Exportations suisse de matériel de guerre : Business as usual


L'année dernière, le Conseil fédéral, qui voulait assouplir l'ordonnance sur le matériel de guerre pour pouvoir en faciliter l'exportation dans des pays en guerre civile, y avait finalement renoncé  (en même temps qu'il renonçait à autoriser la livraison de pièces de rechange d'armes à l'Arabie saoudite, engagée dans la guerre du Yemen). Parce qu'une large alliance de mouvements pacifistes, solidaires, et même d'églises, avaient dénoncé cette tentative d'affaiblissement des contraintes faites aux exportateurs de matériel militaire, en contradiction absolue avec les promesses faites par le même Conseil fédéral en 2010 pour convaincre les citoyennes et les citoyens de rejeter l'initiative populaire pour l'interdiction d'exporter du matériel de guerre,  ce qu'ils avaient fait, convaincus par le Conseil fédéral, la droite et l'industrie de l'armement que cette exportation ne posait pas de problèmes, que les contrôles étaient stricts et que l'ordonnance sur le matériel de guerre garantissait le respect des principes de la politique humanitaire de notre humanitaire pays.

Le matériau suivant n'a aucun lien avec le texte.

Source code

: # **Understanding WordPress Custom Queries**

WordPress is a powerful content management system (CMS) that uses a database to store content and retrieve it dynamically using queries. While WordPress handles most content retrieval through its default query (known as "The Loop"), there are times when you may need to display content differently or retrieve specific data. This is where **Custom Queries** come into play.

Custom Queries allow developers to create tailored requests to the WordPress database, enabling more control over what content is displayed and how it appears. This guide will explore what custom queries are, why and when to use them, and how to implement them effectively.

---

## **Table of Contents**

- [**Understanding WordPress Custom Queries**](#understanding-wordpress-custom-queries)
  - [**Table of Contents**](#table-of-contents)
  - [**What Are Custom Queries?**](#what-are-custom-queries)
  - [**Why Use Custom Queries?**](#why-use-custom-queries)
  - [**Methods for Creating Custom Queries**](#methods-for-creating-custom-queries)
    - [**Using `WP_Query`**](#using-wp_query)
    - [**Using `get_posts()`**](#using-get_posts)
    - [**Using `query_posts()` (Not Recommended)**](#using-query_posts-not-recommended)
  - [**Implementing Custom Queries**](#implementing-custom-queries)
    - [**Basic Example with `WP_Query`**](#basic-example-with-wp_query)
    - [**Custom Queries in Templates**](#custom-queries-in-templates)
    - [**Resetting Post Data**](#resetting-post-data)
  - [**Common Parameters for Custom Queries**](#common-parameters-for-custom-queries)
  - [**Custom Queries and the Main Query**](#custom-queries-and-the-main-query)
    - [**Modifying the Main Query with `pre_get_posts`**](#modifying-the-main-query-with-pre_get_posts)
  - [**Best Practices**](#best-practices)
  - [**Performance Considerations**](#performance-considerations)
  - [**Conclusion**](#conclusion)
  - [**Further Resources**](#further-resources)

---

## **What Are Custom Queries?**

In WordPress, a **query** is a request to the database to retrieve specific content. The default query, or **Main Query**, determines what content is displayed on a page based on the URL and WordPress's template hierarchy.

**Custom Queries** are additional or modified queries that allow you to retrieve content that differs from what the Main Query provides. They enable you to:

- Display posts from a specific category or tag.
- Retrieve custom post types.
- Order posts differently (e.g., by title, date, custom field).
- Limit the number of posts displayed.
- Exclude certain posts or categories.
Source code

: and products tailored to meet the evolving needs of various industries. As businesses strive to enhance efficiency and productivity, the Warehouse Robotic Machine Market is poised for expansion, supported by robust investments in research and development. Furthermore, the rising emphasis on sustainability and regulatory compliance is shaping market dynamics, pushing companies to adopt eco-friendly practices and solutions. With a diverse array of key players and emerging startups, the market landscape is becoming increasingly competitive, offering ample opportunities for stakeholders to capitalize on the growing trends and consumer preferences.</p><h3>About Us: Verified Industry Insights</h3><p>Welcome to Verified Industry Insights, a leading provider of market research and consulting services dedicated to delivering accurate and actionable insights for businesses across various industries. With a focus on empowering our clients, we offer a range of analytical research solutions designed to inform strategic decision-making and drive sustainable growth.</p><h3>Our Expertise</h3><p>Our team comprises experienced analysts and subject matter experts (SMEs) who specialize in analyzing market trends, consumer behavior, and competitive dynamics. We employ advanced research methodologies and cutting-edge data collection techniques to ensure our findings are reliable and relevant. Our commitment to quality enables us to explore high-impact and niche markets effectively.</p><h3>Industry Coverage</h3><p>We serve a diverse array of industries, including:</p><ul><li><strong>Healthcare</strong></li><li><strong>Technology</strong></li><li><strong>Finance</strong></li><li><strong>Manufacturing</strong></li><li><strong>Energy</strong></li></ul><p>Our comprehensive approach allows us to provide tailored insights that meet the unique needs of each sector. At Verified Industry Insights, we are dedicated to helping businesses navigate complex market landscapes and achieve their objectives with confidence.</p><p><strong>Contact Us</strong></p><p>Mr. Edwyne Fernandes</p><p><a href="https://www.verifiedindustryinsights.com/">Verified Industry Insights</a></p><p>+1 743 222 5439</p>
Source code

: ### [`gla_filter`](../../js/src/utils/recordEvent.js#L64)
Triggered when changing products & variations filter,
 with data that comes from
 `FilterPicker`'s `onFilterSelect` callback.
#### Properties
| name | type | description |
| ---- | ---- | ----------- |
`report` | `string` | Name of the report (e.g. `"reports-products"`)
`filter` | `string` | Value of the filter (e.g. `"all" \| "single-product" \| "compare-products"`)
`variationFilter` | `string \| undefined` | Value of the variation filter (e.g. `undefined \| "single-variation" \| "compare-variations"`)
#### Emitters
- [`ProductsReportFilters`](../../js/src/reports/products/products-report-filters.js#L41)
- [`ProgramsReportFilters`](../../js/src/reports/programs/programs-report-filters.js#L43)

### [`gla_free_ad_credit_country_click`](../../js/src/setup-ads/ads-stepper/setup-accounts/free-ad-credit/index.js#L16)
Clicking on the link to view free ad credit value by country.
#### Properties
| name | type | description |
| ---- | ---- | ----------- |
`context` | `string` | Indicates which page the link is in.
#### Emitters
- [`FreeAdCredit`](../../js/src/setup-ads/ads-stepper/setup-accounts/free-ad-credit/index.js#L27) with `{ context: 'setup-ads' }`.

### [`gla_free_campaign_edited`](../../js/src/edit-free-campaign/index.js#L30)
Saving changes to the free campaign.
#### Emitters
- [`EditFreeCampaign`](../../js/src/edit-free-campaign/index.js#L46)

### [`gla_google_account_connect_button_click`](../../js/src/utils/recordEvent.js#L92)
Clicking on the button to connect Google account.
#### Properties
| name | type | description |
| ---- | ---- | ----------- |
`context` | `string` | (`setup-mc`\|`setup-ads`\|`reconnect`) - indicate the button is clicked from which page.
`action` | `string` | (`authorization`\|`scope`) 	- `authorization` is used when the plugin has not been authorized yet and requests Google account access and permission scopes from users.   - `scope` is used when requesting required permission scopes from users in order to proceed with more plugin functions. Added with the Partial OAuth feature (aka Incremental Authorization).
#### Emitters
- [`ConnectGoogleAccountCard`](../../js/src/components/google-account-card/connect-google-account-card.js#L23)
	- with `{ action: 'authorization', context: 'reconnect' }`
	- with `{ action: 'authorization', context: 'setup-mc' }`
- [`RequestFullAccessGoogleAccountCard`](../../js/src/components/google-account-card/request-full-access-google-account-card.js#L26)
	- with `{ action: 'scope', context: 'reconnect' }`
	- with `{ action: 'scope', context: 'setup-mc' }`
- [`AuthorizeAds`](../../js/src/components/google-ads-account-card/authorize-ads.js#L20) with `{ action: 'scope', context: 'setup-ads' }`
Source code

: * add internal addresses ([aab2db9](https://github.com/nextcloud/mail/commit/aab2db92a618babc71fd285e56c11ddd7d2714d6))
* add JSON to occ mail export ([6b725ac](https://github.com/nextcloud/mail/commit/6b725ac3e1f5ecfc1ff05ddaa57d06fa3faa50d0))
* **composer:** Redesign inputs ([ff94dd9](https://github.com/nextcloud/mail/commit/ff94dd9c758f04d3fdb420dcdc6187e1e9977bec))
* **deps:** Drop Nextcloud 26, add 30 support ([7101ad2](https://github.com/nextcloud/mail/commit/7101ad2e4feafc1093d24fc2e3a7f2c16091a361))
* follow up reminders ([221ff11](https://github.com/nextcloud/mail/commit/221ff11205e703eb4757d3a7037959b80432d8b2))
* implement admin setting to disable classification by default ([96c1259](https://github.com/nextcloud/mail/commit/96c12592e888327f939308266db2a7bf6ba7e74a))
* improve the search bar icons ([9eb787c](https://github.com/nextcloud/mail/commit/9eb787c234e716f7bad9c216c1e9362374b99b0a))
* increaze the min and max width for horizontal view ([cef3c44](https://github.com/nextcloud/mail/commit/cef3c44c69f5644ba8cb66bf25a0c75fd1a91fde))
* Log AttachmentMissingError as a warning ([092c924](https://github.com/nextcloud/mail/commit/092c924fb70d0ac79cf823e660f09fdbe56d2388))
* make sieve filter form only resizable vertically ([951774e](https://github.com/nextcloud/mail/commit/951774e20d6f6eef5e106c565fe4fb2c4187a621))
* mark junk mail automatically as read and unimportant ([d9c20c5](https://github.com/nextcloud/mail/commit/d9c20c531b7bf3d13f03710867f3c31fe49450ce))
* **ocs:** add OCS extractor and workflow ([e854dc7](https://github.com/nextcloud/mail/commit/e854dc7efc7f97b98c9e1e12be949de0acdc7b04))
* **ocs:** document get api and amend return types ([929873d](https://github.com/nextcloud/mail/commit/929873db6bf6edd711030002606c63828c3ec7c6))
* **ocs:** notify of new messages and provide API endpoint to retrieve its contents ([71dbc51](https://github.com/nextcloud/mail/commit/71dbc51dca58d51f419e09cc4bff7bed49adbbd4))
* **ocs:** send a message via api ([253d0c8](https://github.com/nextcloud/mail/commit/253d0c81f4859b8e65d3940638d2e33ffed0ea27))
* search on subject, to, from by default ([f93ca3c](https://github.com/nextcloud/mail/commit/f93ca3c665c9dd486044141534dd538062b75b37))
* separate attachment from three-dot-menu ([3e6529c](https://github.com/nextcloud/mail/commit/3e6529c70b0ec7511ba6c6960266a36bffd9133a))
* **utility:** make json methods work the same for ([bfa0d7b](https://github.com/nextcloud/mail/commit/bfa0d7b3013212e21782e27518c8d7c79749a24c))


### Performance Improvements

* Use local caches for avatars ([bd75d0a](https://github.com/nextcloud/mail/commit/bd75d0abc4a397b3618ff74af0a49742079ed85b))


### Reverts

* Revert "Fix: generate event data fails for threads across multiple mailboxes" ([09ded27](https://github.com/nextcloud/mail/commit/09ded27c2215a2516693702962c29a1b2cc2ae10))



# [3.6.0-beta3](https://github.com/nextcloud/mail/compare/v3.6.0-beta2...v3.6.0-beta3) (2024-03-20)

Business as usual : depuis ce rejet, la Suisse a exporté pour 5 milliards de francs de matériel de guerre. Y compris vers des pays en guerre, violant les droits humains, voire soutenant le terrorisme.

RUAG, Pilatus ou la Croix-Rouge...

Au coeur des exportations suisses de matériel de guerre, il y a RUAG -une entreprise publique, à 100 % en mains de la pacifique, neutre et humanitaire Confédération  Helvétique. Et RUAG fabrique des armes et toutes sortes de matériels militaires. Qu'elle exporte. Par exemple au Yemen, le pays le plus pauvre de la péninsule arabique. Et au Yemen, où des millions de personnes ne mangent pas à leur faim, une guerre « civile » a déjà fait des milliers de morts. Une guerre « civile » à laquelle participent activement et directement l'Arabie Saoudite et les Emirats Arabes Unis. Or RUAG, a implanté une filiale aux Emirats Arabes Unis. Qui fournissent aussi des armes à des protagonistes du conflit syrien. Des armes achetées à RUAG.  Dont la filiale aux Emirats développe de nouveaux équipements et a participé à Abu Dhabi à l'une des plus grosses foires aux armes du monde, l'IDEX, en y présentant sa toute belle nouveauté, un mortier bourré de technologie qui peut en quelques secondes être déployé et être prêt à tirer. A la foire à la boucherie d'Abu Dhabi, RUAG s'est proclamée « dévouée » à ses «chers clients du Moyen Orient», où elle veut se « développer » et « renforcer ses services» à sa fidèle clientèle de la région. En fournissant par exemple des systèmes de simulation permettant aux militaires du coin d'apprendre à tirer sur ce qu'ils veulent. Les civils yéménites (et d'ailleurs) n'ont qu'à bien se tenir. Ou bien se planquer. Une autre entreprise suisse, Pilatus, assure un soutien logistique aux forces aériennes saoudiennes pour ses avions d'entraînement PC-21, le Département des Affaires étrangères niant avoir donné à Pilatus l'autorisation de le faire. Pilatus serait aussi prestataire aux Emirats arabes unis et au Qatar, également engagés dans la guerre yéménite.

Et puis, il y a le marché noir et les réexportations douteuses : L'institut australien ARES révélait en octobre 2018 que des fusils d'assaut suisses SG 552-2 se vendaient au marché noir à Sanaa. Et pouvaient provenir d'un lot vendu à l'Arabie saoudite. En Syrie, ce sont des grenades à main de fabrication suisse qui ont été repérées.

Au Yemen, en Syrie, la Suisse c'est quoi ? RUAG, Pilatus, la Croix-Rouge ? Il doit bien y avoir une morale à cette histoire. Il ne peut pas ne pas y en avoir une. On l'a cherchée. Mais on ne l'a pas trouvée. Un manque d'imagination, sans doute.